Laws of academic calories, Halloween edition

1.  Unfortunately, any chocolate eaten while you wait for trick-or-treaters to arrive does contain calories.
2.  However, chocolate that you bring to class for your students contains zero calories. 
3.  Any leftover chocolate brought into the department after Halloween also contains zero calories.
4.  After serious deliberation, the Academic Noshing Committee has decreed that free donut holes in the campus cafeteria (distributed as a Halloween treat) contain zero calories. 

October 29, 2007

Eeeeek! Halloween Horrors, 2007 edition

This year, I'm providing links to some of my favorite stories about Things that Go Bump in the Night from the nineteenth- and early-twentieth centuries:

October 28, 2007

Going Wilde

Via Andrew Sullivan, an article devoted to Michèle Mendelssohn's recent book on Oscar Wilde, Henry James, and plagiarism.  Mendelssohn's basic point that Wilde committed serial plagiarism will not come as news to any vaguely-alert Victorianist; the more interesting part of her argument derives from her contention that Wilde and James were "obsessed with each other."  Her account of The Picture of Dorian Gray suggests that she sees it less as a critical rewriting of Walter Pater and more of an engagement with James: "'The critic persuades him to go off and have what I think is a gay life with him. The critic's name is Lord Henry and a lot of the things he says are very similar to what Henry James is saying in his literary criticism. Later, Dorian is almost murdered by a character called James, so there's this Henry/James thing going on.'"  I've got some quibbles with this assertion: Lord Henry isn't "a critic," and while there's definitely some homoerotic intellectual seduction at work here--as one might guess from all those photographs Lord Henry later keeps around his house--I wouldn't quite read it as an invitation to a "gay life."  (There's no sign that Dorian responds to either Lord Henry's or Basil Hallward's passion for him, and he's actually fairly bemused when the latter confesses his initial fascination; the scene with Alan Campbell is the only time the novel explicitly suggests that Dorian might have taken time out from his usual habit of bedding every woman in sight.)  One of the most interesting things about The Picture of Dorian Gray, though, is just how ironic it is about the entire concept of "originality."    Lord Henry ventriloquizes Walter Pater/Henry James on the need for absolute originality; Dorian, who is as unoriginal as they come, spends the entire novel justifying himself by ventriloquizing Lord Henry ventriloquizing Walter Pater/Henry James.  And when Dorian does cautiously attempt to assert his "difference," by raising the possibility of confession and thus speaking as himself, Lord Henry doesn't believe that Dorian could possibly be a murderer.

Assignment →
Reproduce the blog text verbatim, starting at the words "1.  Unfortunately, any" and stopping after the words "contain zero calories.".

Supplied data →
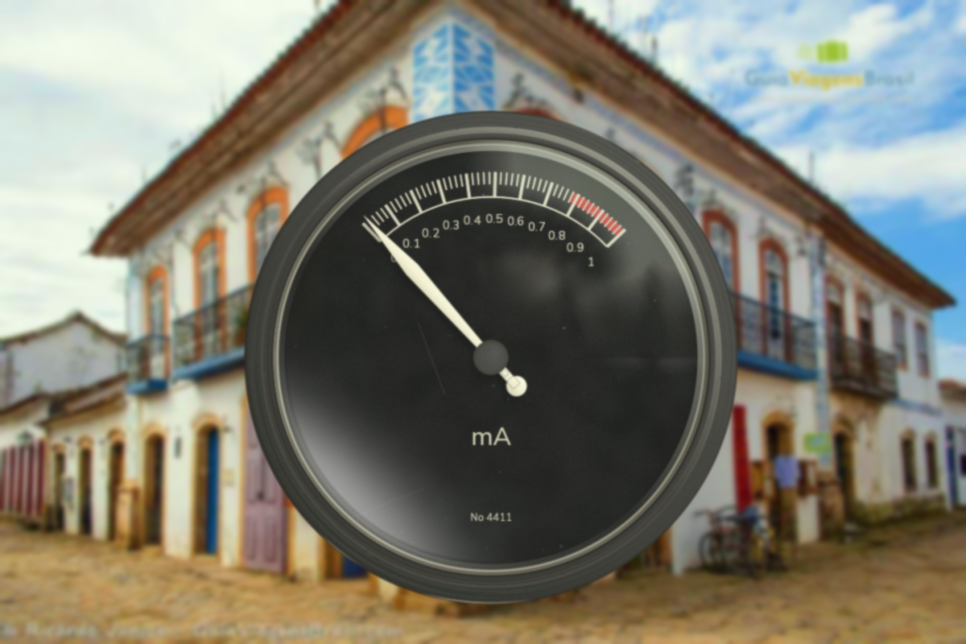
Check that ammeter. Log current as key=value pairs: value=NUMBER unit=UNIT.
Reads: value=0.02 unit=mA
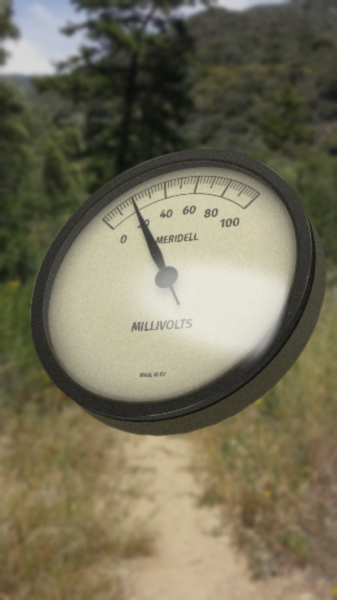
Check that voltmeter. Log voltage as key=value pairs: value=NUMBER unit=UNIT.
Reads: value=20 unit=mV
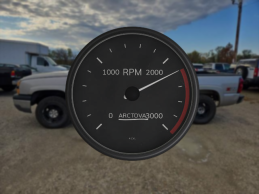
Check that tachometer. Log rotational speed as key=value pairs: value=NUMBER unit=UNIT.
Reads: value=2200 unit=rpm
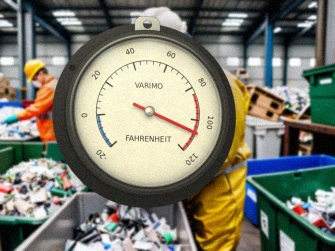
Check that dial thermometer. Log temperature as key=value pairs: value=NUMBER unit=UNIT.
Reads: value=108 unit=°F
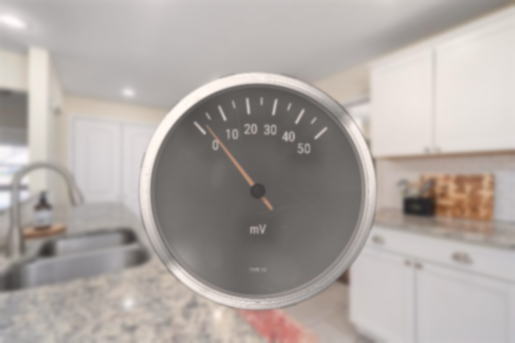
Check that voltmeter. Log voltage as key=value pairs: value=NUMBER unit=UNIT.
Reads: value=2.5 unit=mV
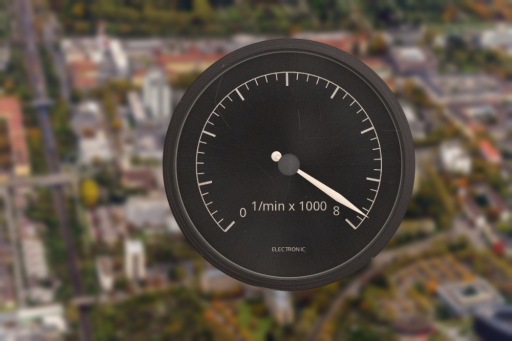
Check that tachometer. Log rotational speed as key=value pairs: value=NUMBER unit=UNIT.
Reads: value=7700 unit=rpm
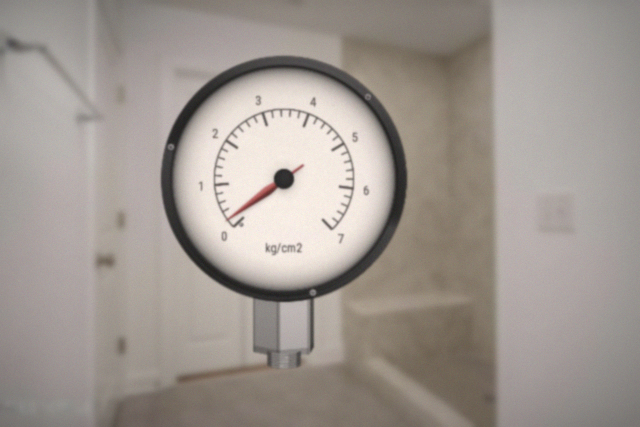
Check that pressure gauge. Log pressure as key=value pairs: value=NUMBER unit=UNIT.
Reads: value=0.2 unit=kg/cm²
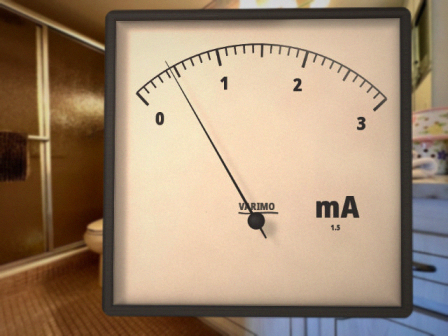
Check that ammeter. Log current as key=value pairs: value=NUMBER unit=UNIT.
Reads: value=0.45 unit=mA
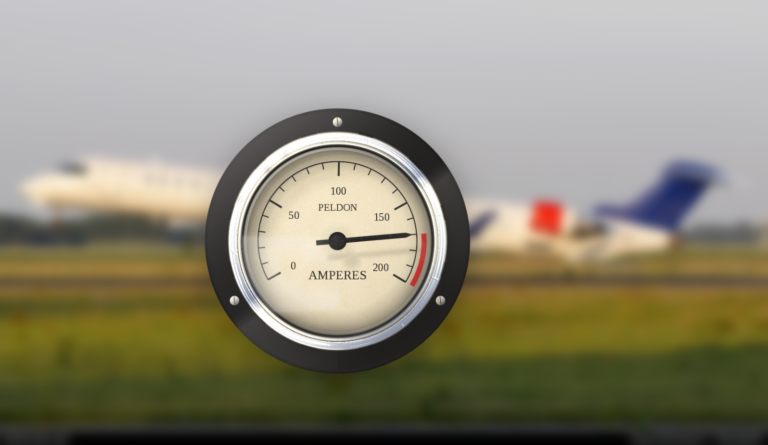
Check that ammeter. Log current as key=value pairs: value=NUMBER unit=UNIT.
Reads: value=170 unit=A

Result for this exercise →
1.  Unfortunately, any chocolate eaten while you wait for trick-or-treaters to arrive does contain calories.
2.  However, chocolate that you bring to class for your students contains zero calories. 
3.  Any leftover chocolate brought into the department after Halloween also contains zero calories.
4.  After serious deliberation, the Academic Noshing Committee has decreed that free donut holes in the campus cafeteria (distributed as a Halloween treat) contain zero calories.